All lines in the records below that hold "networks" are to be shown.

[Stored data entries]
════════════════

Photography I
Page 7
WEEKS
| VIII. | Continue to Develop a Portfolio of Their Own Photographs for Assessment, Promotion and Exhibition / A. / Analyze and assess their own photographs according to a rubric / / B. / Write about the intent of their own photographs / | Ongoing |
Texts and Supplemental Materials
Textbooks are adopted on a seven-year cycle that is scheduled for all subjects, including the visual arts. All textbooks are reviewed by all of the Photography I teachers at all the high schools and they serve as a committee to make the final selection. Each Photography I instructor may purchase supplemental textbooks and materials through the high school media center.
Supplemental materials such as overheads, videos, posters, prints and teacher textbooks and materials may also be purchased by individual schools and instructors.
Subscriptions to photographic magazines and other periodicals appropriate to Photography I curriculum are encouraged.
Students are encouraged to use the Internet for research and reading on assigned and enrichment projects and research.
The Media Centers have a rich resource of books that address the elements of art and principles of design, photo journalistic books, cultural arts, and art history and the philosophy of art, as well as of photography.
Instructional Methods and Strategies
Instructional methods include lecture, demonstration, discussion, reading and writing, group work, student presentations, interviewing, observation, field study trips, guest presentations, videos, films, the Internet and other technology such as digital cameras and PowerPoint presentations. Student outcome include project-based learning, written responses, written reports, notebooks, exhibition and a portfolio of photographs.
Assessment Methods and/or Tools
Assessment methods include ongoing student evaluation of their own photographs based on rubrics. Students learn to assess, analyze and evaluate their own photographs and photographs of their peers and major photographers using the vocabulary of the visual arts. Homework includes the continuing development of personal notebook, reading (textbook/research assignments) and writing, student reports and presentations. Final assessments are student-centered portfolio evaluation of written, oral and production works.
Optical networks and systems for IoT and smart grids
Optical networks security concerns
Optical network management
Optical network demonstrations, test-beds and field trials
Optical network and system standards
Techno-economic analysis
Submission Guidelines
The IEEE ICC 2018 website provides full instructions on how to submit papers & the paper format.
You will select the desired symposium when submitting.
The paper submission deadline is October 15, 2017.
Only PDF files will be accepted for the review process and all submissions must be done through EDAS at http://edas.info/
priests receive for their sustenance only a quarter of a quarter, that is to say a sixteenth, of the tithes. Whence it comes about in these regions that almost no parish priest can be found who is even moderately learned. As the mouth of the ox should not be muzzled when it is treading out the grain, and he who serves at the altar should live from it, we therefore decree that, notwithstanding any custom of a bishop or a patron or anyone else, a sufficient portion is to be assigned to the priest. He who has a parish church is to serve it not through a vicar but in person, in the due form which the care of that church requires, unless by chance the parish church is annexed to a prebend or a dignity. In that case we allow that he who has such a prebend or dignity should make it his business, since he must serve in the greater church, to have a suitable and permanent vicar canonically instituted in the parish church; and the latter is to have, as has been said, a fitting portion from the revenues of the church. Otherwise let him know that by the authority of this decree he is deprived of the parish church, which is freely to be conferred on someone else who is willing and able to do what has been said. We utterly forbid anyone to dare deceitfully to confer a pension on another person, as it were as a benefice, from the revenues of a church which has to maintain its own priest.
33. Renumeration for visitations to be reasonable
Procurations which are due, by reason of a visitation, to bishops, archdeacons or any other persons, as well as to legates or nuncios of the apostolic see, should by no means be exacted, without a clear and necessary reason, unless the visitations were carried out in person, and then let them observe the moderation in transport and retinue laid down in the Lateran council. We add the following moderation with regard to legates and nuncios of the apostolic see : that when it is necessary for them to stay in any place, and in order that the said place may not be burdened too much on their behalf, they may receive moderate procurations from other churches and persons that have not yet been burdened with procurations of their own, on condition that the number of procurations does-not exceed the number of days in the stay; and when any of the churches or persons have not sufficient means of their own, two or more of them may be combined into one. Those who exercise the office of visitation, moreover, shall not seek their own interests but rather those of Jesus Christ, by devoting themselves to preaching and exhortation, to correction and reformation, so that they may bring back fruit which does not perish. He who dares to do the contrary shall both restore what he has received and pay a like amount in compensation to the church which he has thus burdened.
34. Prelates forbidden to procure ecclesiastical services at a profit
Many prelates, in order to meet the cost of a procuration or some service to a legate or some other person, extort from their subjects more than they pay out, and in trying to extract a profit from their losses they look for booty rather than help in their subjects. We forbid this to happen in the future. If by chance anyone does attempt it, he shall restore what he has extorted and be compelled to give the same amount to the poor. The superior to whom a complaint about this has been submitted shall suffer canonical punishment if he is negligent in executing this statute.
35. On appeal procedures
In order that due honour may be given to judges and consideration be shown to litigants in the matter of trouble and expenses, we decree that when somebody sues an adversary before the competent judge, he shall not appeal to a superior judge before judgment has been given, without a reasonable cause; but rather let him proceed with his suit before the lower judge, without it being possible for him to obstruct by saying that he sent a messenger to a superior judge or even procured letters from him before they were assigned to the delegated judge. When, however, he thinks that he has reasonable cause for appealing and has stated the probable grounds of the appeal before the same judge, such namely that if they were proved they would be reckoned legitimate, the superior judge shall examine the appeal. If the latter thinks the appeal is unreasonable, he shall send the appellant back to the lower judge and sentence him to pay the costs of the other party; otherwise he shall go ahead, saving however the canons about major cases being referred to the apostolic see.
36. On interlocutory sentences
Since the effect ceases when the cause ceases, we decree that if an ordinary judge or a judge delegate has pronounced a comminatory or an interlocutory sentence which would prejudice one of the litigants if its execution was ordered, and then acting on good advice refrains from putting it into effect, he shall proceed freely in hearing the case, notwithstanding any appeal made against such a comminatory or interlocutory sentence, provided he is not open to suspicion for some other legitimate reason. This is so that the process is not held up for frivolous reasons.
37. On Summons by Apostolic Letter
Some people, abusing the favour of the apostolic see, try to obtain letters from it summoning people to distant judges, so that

════════════════

Exercise response:
Optical networks and systems for IoT and smart grids
Optical networks security concerns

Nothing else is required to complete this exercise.